++++ Ausgewählter Text

Das Leben der Ottilie von Faber-Castell
Kaum eine andere Persönlichkeit aus der Familie und Firma Faber-Castell wurde so oft in den Medien erwähnt wie Ottilie Gräfin von Faber-Castell. Obwohl nur wenige Quellen zu ihrem Leben überliefert sind, wurde ihre Geschichte literarisch verarbeitet und sogar verfilmt. Dadurch entstanden zahlreiche Legenden – diese Kurzbiografie soll Fakten und Einordnung bieten.

++++++++

• _Aufgabe A_:
Was ist laut dem Text über Ottilie von Faber-Castell mit ihrer Geschichte geschehen, obwohl nur wenige Quellen zu ihrem Leben überliefert sind?

++++ Ausgangsmaterial

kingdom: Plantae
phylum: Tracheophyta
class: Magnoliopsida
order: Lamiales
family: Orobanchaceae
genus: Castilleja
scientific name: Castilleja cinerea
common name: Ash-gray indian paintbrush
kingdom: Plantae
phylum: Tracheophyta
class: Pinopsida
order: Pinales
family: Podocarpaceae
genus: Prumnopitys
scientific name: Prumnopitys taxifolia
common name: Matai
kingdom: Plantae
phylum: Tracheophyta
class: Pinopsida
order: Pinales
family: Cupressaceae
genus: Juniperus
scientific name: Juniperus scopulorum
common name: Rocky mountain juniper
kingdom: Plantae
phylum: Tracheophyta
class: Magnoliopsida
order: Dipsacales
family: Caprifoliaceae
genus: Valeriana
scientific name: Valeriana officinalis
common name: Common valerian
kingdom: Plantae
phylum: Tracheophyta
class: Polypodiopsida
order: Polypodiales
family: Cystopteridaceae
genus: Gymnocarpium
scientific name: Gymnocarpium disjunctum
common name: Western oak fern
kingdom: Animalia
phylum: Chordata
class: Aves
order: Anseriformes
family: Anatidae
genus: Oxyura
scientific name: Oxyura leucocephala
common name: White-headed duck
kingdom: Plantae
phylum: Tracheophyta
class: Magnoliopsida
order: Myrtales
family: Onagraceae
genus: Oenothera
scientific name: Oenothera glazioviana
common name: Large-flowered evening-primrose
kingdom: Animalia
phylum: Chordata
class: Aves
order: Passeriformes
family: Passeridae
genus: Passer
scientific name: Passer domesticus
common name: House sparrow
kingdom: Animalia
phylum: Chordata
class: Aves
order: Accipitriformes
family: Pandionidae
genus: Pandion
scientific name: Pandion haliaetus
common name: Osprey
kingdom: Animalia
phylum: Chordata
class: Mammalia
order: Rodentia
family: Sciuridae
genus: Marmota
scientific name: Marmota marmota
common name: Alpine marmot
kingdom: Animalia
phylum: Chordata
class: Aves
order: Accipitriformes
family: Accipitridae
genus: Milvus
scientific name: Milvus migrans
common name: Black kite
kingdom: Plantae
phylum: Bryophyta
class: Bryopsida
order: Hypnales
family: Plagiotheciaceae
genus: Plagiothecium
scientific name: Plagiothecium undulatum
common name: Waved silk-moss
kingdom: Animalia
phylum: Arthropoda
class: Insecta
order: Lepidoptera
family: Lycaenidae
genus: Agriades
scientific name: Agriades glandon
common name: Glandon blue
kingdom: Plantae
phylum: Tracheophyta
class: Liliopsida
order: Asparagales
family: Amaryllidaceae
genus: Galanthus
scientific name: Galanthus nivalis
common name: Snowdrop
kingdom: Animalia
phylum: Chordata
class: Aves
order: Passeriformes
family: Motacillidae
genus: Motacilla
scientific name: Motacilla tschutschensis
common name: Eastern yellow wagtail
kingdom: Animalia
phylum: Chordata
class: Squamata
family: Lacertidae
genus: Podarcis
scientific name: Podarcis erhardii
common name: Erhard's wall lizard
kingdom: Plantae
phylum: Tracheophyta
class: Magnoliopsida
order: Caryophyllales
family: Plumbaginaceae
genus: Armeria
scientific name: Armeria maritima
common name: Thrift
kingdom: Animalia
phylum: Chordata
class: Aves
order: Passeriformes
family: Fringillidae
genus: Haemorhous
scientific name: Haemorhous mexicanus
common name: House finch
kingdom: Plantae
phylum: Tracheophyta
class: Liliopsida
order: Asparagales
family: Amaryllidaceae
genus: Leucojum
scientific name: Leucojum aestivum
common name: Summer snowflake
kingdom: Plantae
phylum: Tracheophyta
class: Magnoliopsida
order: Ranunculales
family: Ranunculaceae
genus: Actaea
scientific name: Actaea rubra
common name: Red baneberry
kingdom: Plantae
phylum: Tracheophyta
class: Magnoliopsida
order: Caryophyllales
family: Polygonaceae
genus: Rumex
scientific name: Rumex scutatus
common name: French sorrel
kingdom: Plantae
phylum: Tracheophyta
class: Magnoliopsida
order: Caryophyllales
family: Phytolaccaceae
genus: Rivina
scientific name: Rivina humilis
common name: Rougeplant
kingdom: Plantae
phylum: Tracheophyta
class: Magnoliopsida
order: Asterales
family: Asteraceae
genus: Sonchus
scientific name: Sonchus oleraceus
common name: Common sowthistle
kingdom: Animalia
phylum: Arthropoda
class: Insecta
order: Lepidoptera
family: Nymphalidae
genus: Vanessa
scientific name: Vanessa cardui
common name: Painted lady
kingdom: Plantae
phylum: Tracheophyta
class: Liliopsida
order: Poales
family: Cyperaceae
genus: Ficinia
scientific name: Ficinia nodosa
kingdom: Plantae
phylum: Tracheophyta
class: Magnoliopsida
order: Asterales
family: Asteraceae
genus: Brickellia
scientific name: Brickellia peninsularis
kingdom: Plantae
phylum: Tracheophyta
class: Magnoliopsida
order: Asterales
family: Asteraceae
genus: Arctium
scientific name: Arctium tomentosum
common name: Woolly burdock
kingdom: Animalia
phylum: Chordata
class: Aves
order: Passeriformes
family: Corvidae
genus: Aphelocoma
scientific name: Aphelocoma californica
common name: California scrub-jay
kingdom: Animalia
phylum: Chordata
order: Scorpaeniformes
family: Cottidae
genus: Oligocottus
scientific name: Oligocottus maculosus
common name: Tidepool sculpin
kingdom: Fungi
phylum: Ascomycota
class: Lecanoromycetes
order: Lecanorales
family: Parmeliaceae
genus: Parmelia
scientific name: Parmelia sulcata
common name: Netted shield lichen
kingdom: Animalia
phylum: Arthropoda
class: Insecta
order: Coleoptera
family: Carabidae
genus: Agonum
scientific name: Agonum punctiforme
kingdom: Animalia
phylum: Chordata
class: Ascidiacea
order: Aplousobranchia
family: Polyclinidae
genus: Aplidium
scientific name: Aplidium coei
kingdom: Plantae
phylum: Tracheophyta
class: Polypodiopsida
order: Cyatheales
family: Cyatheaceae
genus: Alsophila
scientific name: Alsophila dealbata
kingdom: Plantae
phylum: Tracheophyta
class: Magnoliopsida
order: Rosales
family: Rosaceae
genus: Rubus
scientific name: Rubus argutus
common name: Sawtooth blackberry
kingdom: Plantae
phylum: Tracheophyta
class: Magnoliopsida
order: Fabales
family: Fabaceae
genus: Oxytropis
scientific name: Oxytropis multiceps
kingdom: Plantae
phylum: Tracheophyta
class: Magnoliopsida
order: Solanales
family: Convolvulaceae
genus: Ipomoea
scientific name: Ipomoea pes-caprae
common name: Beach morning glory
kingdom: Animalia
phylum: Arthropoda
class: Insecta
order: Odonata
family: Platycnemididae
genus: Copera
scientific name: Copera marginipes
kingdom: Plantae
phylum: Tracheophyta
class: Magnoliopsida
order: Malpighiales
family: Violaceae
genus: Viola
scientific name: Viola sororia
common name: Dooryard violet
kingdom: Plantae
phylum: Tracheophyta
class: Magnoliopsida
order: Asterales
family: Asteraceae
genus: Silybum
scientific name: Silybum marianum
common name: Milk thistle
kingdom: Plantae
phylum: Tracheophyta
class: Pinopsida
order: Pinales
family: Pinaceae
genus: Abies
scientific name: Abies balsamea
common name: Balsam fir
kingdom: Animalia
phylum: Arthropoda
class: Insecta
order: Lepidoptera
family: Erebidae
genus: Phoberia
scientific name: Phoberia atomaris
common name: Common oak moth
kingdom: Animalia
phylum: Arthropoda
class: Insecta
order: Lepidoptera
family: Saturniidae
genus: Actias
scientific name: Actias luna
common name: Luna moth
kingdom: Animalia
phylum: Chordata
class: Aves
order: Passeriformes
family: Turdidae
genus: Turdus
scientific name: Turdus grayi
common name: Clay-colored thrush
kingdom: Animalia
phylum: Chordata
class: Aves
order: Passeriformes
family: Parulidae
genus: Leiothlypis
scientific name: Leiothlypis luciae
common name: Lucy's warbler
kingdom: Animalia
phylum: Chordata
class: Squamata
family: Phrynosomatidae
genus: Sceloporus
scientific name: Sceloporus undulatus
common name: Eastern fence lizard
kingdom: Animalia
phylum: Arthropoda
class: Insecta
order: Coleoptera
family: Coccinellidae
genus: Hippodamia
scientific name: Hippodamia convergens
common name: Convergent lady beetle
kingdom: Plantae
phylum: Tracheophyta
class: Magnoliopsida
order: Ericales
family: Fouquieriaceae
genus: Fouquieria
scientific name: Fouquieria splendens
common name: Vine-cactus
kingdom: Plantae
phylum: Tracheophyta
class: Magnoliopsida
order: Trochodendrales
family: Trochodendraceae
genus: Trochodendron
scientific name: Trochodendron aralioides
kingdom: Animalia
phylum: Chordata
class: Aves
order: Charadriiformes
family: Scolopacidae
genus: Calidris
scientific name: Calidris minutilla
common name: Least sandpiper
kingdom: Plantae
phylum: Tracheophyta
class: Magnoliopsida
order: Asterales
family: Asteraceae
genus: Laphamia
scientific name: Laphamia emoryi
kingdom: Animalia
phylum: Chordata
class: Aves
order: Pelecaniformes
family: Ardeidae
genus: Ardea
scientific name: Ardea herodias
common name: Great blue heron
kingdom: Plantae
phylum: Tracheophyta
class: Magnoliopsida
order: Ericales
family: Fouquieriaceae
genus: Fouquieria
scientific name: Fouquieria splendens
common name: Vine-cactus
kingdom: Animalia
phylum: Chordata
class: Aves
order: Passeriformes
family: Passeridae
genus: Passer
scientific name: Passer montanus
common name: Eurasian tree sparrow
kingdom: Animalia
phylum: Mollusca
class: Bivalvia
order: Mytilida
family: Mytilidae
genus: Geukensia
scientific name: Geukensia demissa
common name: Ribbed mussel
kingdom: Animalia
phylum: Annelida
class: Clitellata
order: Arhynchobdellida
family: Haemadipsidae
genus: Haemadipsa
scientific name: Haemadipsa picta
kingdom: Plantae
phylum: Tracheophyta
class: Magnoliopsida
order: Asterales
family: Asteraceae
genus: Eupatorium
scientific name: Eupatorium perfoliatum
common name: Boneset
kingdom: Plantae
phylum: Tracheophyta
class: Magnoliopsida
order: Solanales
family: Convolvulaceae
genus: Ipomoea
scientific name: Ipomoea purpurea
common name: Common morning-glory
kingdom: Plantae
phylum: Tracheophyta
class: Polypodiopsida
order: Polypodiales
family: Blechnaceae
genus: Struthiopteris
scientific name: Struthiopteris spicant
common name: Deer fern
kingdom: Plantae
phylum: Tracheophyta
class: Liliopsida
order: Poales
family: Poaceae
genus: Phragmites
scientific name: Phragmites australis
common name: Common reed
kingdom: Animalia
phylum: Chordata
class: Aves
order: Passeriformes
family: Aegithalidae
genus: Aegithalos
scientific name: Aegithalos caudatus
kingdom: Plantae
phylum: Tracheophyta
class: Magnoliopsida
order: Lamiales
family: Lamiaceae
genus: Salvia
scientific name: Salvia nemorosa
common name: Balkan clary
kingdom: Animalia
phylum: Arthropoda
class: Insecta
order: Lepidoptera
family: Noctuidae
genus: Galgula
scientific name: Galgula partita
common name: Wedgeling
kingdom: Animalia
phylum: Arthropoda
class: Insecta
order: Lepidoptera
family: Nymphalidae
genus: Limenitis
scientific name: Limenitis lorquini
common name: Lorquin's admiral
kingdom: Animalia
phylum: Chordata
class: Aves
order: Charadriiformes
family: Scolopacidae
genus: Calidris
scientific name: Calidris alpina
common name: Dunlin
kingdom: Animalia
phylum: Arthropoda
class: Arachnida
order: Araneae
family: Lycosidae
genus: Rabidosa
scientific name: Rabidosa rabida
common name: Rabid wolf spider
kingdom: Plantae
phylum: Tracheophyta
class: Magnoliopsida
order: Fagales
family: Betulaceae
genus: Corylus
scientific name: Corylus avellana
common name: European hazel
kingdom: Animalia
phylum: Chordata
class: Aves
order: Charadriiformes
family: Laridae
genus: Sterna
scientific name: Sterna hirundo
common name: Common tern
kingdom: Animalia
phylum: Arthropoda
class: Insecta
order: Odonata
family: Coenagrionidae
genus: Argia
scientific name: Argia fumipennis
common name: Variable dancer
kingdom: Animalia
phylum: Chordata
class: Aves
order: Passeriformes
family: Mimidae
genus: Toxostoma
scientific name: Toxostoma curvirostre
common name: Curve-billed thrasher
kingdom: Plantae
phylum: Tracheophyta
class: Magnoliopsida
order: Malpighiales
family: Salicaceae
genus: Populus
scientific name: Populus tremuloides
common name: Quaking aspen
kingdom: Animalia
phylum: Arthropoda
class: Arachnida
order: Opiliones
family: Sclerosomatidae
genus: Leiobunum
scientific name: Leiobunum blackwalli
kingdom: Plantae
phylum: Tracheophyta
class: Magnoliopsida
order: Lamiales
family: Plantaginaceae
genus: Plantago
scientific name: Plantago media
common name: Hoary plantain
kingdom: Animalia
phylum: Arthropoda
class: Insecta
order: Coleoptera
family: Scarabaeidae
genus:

++++++++

• _Aufgabe B_:
Wandle nur den Abschnitt der Einträge vom Anfang bis einschließlich der Zeile mit „scientific name: Oxyura leucocephala“ in eine Markdown-Tabelle mit den Spalten „Nr.“ und „Zeile“ um. Leere Zeilen lässt du weg.

• _Ergebnis A_:
Ihre Geschichte wurde literarisch verarbeitet und sogar verfilmt.

• _Ergebnis B_:
| Nr. | Zeile |
|---|---|
| 1 | kingdom: Plantae |
| 2 | phylum: Tracheophyta |
| 3 | class: Magnoliopsida |
| 4 | order: Lamiales |
| 5 | family: Orobanchaceae |
| 6 | genus: Castilleja |
| 7 | scientific name: Castilleja cinerea |
| 8 | common name: Ash-gray indian paintbrush |
| 9 | kingdom: Plantae |
| 10 | phylum: Tracheophyta |
| 11 | class: Pinopsida |
| 12 | order: Pinales |
| 13 | family: Podocarpaceae |
| 14 | genus: Prumnopitys |
| 15 | scientific name: Prumnopitys taxifolia |
| 16 | common name: Matai |
| 17 | kingdom: Plantae |
| 18 | phylum: Tracheophyta |
| 19 | class: Pinopsida |
| 20 | order: Pinales |
| 21 | family: Cupressaceae |
| 22 | genus: Juniperus |
| 23 | scientific name: Juniperus scopulorum |
| 24 | common name: Rocky mountain juniper |
| 25 | kingdom: Plantae |
| 26 | phylum: Tracheophyta |
| 27 | class: Magnoliopsida |
| 28 | order: Dipsacales |
| 29 | family: Caprifoliaceae |
| 30 | genus: Valeriana |
| 31 | scientific name: Valeriana officinalis |
| 32 | common name: Common valerian |
| 33 | kingdom: Plantae |
| 34 | phylum: Tracheophyta |
| 35 | class: Polypodiopsida |
| 36 | order: Polypodiales |
| 37 | family: Cystopteridaceae |
| 38 | genus: Gymnocarpium |
| 39 | scientific name: Gymnocarpium disjunctum |
| 40 | common name: Western oak fern |
| 41 | kingdom: Animalia |
| 42 | phylum: Chordata |
| 43 | class: Aves |
| 44 | order: Anseriformes |
| 45 | family: Anatidae |
| 46 | genus: Oxyura |
| 47 | scientific name: Oxyura leucocephala |